PERKEMBANGAN
AGAMA HINDU
SETELAH
ZAMAN AGAMA BUDDHA
Dede Ardi
Hikmatullah
NIM:
1111032100037
A.
Pendahuluan
Secara
garis besar perkembangan agama Hindu dapat dibedakan menjadi tiga tahap[1]. Tahap pertama sering
disebut dengan zaman Weda, yang dimulai dengan masuknya bangsa Arya hingga
munculnya agama Buddha. Selama zaman ini juga dikenal adanya tiga periode agama
yang disebut ‘tiga periode agama besar’. Periode pertama dikenal sebagai Agama
Weda Kuno atau Weda Samhita yang berlangsung dari sekitar abad ke-15
sampai abad ke-10 sebelum masehi. Periode kedua dikenal sebagai Agama
Brahmana di mana para pendeta sangat berkuasa sehingga banyak sekali
perubahan dalam kehidupan keagamaan, periode ini berlangsung dari sekitar abad
ke-10 sampai abad ke-6 sebelum masehi. Dan terakhir yaitu periode ketiga yang
dikenal sebagai Agama Upanishad. Periode ini berlangsung dari
sekitar abad ke-6 sampai abad ke-5 sebelum masehi dengan ditandai oleh
munculnya pemikiran-pemikiran kefilsafatan ketika bangsa Arya menjadi pusat
peradaban disekitar Sungai Gangga.
Tahap kedua
adalah tahapan yang disebut dengan zaman agama Buddha, yang mempunyai corak
sangat lain jika dibanding dengan agama Weda. Zaman agama Budhha ini
diperkirakan berlangsung antara abad ke-5 samapai abad ke-3 sebelum masehi. Dan
tahap ketiga yaitu zaman setelah agama Buddha yang dikenal dengan zaman agama
Hindu. Tahap ini dimulai sejak abad ke-3 sebelum masehi hingga sekarang.
B.
Perkembangan Agama Hindu Sesudah Zaman
Buddha
Pada abad kelima
sebelum masehi, agama Buddha muncul dan berkembang dengan pesat. Dan pada abad
ketiga sebelum masehi, agama Buddha berhasil menjadi agama negeri India dan
bahkan menjadi agama dunia karena pengaruhnya saat itu mencapai hingga jauh di
luar India[2]. Hal ini membuat agama Hindu
terdesak, namun tidak sampai membuatnya lenyap. Secara diam-diam dan perlahan
agama Hindu mengembangkan diri dan terus berkembang dengan cara menyesuaikan
diri pada sesuatu yang dijumpainya.
Bentuk
terakhir agama hindu setelah zaman agama Buddha mewujudkan suatu campuran yang
terdiri dari bermacam-macam unsur keagamaan. Bentuk ini terutama dipengaruhi
oleh keyakinan-keyakinan bangsa Dravida.
Sumber Keagamaan
Sumber
keagamaan zaman ini terdapat dalam kitab-kitab Purana, Wiracarita, dan
Bhagawadgita[3].
a. Kitab Purana
Kitab-kitab Purana (cerita kuno) berisi
ikhtisar dongeng-dongeng dan petunjuk-petunjuk keagamaan. Isi kitab ini
mengandung maksud menyiarkan pengetahuan keagamaan dan membangkitkan rasa
pemujaan yang mendalam di kalangan rakyat, dengan perantara mite-mite,
cerita-cerita, dongeng-dongeng, dan pencatatan sejarah kebangsaan yang besar.

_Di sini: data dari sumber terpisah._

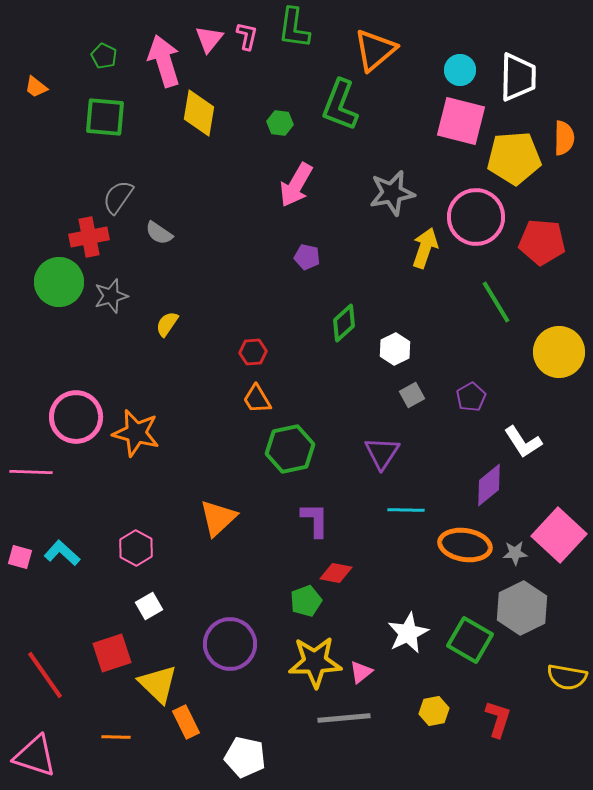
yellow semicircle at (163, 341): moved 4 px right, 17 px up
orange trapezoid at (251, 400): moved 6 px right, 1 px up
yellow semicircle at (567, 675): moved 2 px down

Ada lima hal yang umumnya dibicarakan dalam kitab ini, yaitu:
1.
Sarga atau penciptaan alam semesta
2.
Pratisarga atau peleburan alam semesta dan
penciptaannya kembali
3.
Zaman-zaman pemerintahan Manu (Manwantara)
4.
Wamsa atau silsilah kuno
5.
Sejarah keturunan raja-raja kuno (Wamsanucharita)
Selain mengajarkan tentang proses
penciptaan alam semesta, peleburan, dan penciptaannya kembali, kitab Purana
juga mengajarkan tiga dewa terpenting dalam agama hindu, yakni:
1.
Brahma
Dewa
ini digambarkan memiliki empat kepala dan dipandang sebagai pencipta dunia.
2.
Wisnu
Dewa
ini digambarkan memiliki empat tangan berwarna hitam yang masing-masing
memegang kulit kerang, cakra, gada, dan bunga teratai sekaligus mengendarai
seekor burung garuda. Dewa Wisnu dipandang sebagai pemelihara alam semesta,
sehingga sering meninggalkan surganya untuk membinasakan kejahatan dan
meneguhkan kebajikan dengan cara ‘menitis’. Dewa Wisnu disinyalir pernah
menitis sebagai Rama yang membinasakan Rawana dan sebagai Kresna yang
membinasakan Kaurowa.
3.
Siwa
Dewa
ini digambarkan sebagai mata-mata yang selalu hadir di tempat-tempat yang
mengerikan, misalnya di medan pertempuran dan tempat pembakaran mayat.
Ia
mengenakan kalung dari tengkorak dan senantiasa dikelilingi roh-roh jahat.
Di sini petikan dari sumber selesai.